* **VORLIEGENDER TEXT**:
►
Mannheim. Jessica Martin lebt in der Neckarstadt-Ost. Da liegt es für die neue Stadträtin der Klimaliste nahe, als Treffpunkt für ein Gespräch mit dem „Mannheimer Morgen“ den Alten Meßplatz vorzuschlagen. Die Sonne scheint, das Thermometer ist auf Mitte 20 geklettert. Hochsommerlich ist es also nicht, keine rekordverdächtigen Temperaturen. Trotzdem ist es hier unangenehm, zu heiß für eine längere Unterhaltung. Der Meßplatz bleibt ein Treffpunkt, von dem wir uns direkt wieder entfernen - um einen Spaziergang durch die Max-Joseph-Straße mit ihren hohen Bäumen und dem dichten Blätterdach zu machen.

Genau deshalb wolle sie hier entlanglaufen, sagt Jessica Martin, die als einzige gewählte Vertreterin ihrer Liste mit Linken und Tierschutzpartei im neuen Gemeinderat der LTK-Fraktion angehört. Der Ortswechsel zeige es: „Wir haben uns am Alten Meßplatz getroffen. Dort ist es extrem heiß. Hier unter den Bäumen ist es überall mindestens fünf Grad kühler, vielleicht auch mehr. Ich finde, das macht viel mit einem, das gefällt mir gut.“

Neu im Mannheimer Gemeinderat

  • Nach der Kommunalwahl am 9. Juni sind 17 Männer und Frauen neu in den Gemeinderat eingezogen.
◄
* **AUFGABEN UND ÜBUNGEN**:
A. Übertrage den Satz „Die Sonne scheint, das Thermometer ist auf Mitte 20 geklettert.“ aus dem Bericht über Jessica Martin ins Englische.
B. Fasse im Bericht über Jessica Martin den Absatz, der mit „Genau deshalb wolle sie hier entlanglaufen“ beginnt, kürzer zusammen, ohne die wichtigsten Fakten wegzulassen.
C. Schreibe den Bericht über die neue Stadträtin Jessica Martin nach dem letzten Satz weiter.
Die Zeilen des Datensatzes haben mit diesen Aufgaben nichts zu tun.

* **DATENSATZ**:
►
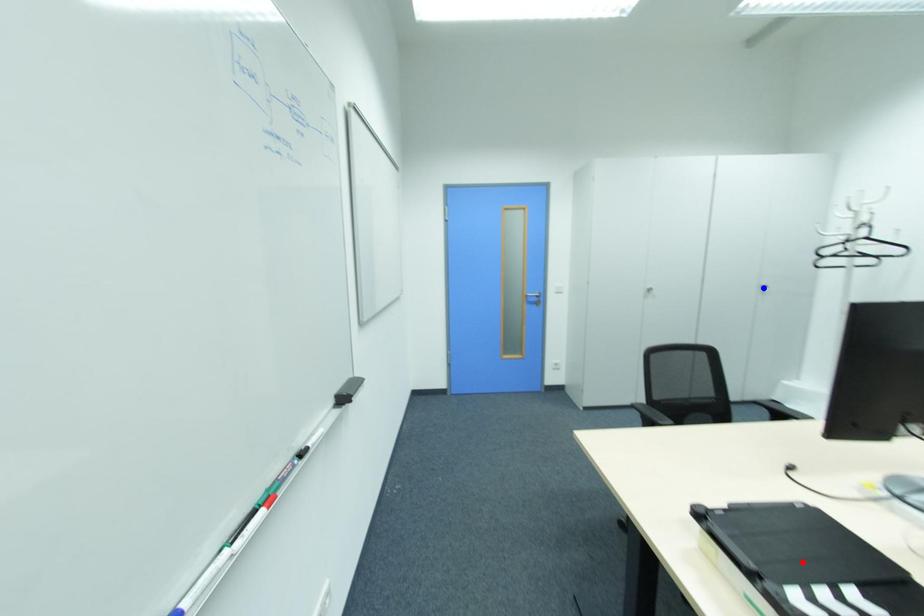
Question: Two points are marked on the image. Which point is closer to the camera?

Choices:
 (A) Blue point is closer.
 (B) Red point is closer.

Answer: (B)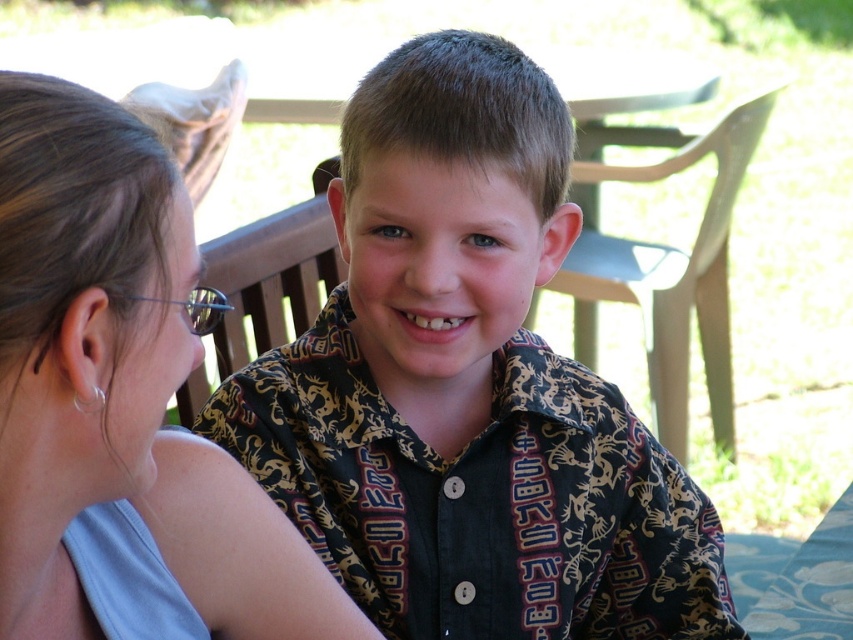
Who is positioned more to the left, printed fabric shirt at center or matte gray hair at upper left?

Positioned to the left is matte gray hair at upper left.

Based on the photo, measure the distance from printed fabric shirt at center to matte gray hair at upper left.

printed fabric shirt at center and matte gray hair at upper left are 11.85 inches apart.

Who is more forward, (x=396, y=509) or (x=128, y=513)?

Positioned in front is point (x=128, y=513).

What are the coordinates of `printed fabric shirt at center` in the screenshot? It's located at (467, 387).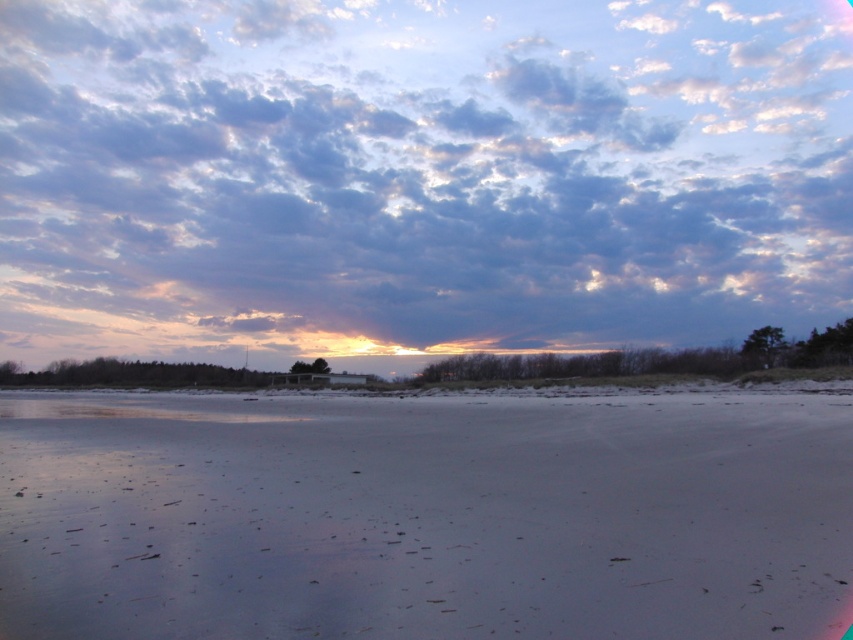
◄
* **ERWARTETE ANTWORTEN**:
A. The sun is shining, and the thermometer has climbed to the mid-20s.

B. Jessica Martin ist die einzige gewählte Vertreterin ihrer Liste. Sie gehört im neuen Gemeinderat der LTK-Fraktion mit Linken und Tierschutzpartei an. Deshalb will sie hier entlanglaufen. Der Ortswechsel zeige es: Am Alten Meßplatz sei es extrem heiß, unter den Bäumen dagegen mindestens fünf Grad kühler. Das mache viel mit einem und gefalle ihr gut.

C.
  • In dieser Serie stellen wir die Neuen in loser Folge vor.

 

In der LTK-Fraktion ist die 1988 in der Nähe von Bamberg geborene Psychologin und Neurowissenschaftlerin für Umwelt- und Klimaschutz und damit eng zusammenhängende Bereiche wie Energie und Verkehr zuständig - letzteres gemeinsam mit dem Verkehrsplaner Dennis Ulas. Sie wird die LTK künftig im Ausschuss für Umwelt und Technik und im Betriebsausschuss Technische Betriebe vertreten.

Mannheim als Wohnort Heidelberg vorgezogen

Ihr Berufsweg führte Jessica Martin in die Region, zunächst zum Psychologie-Studium nach Landau, zum Master-Studium „Interdisciplinary Neuroscience“ nach Frankfurt und zur Promotion in den Humanwissenschaften an die Uni Heidelberg. Zu diesem Zeitpunkt - im Jahr 2016 - zog sie nach Mannheim. Zunächst in den Jungbusch, zwei Jahre später in die Neckarstadt-Ost. In die Politik gegangen ist die Mutter wegen ihrer beiden Töchter, die jetzt fünf und elf Jahre alt sind. Schließlich geht es um deren Zukunft. Im Spätjahr 2020 trat Jessica Martin der Klimaliste bei.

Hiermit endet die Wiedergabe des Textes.